Ella recordaba cuando él tocaba la guitarra con su cuerpo. Se sentaba detrás de ella, en la cama. Le tomaba la mano izquierda estirándole el brazo a modo de mástil, y con su mano derecha y la de ella tocaba sobre su obligo al ritmo de la música que solían escuchar mientras charlaban, o se sonreían, o simplemente se dejaban llevar; antes de tumbarse y volverse locos el uno por el otro.

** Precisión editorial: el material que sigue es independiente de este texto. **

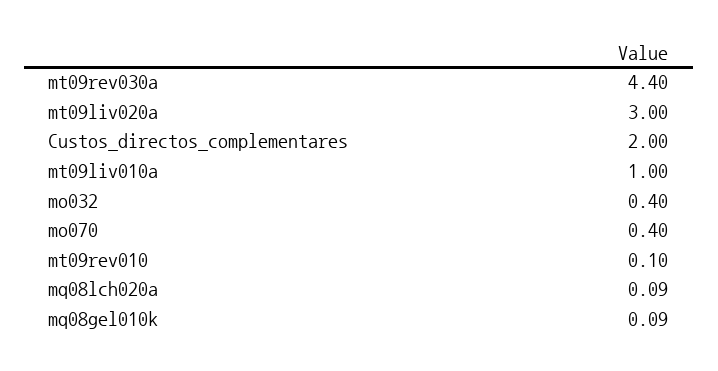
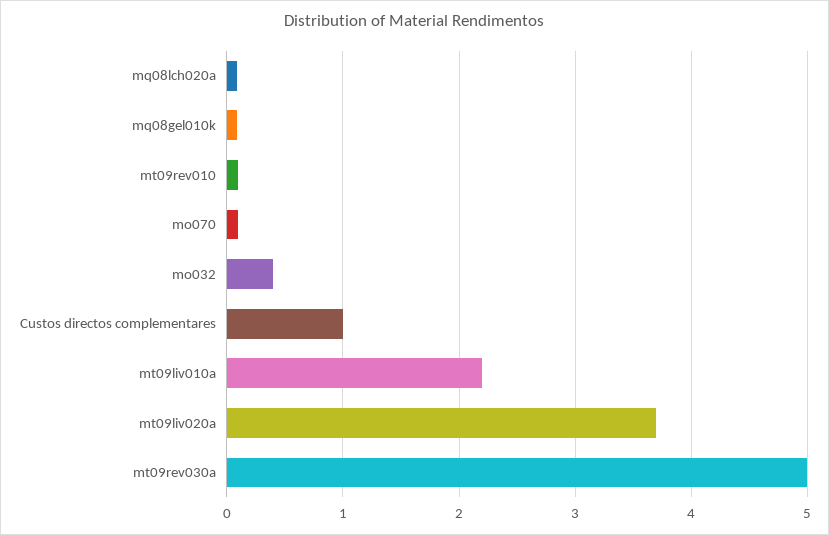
mt09rev030a: 4.4 -> 5
mt09liv020a: 3 -> 3.7
Custos_directos_complementares: 2 -> 1
mt09liv010a: 1 -> 2.2
mo070: 0.4 -> 0.1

Él recordaba tocarla, sentirla. Hacía tanto tiempo… Era una de esas noches. Una de las muchas en las que no se le iba de la cabeza. Sabía que nunca se le iba a ir. También sabía que nunca volvería a tenerla desnuda, suave, dulce, perversa. Generosa, tímida, ardiente. Húmeda. Recordaba como la abrazaba, la besaba. Ella besaba bien. Besaba muy bien. La acariciaba, la saboreaba y le hacía el amor, sin prisa, con cariño. Con un amor eterno. Como no lo solía dar.
Recordaba pasar la noche abrazados, desnudos, acariciándola hasta el amanecer cuando, como una Cenicienta, debía desaparecer.
La quería.
Ella sabía que estaría enamorada de él hasta el fin de sus días.
Él no recordaba ningún momento en el que no hubiera estado bien con ella, pero aunque la quería no recordaba amarla. Y no olvidaba recordarla.
No quería amarla, porque sabía que la destrozaría.
No quería que ella lo amara.
No quería que ella lo olvidara.
Yo no puedo sólo quererte.
¿Qué quieres de mí?
Nada. Sólo que estés. Ni siquiera quiero que me correspondas. Sólo que estés.
Sé feliz. O déjalo todo y vuelve a mí.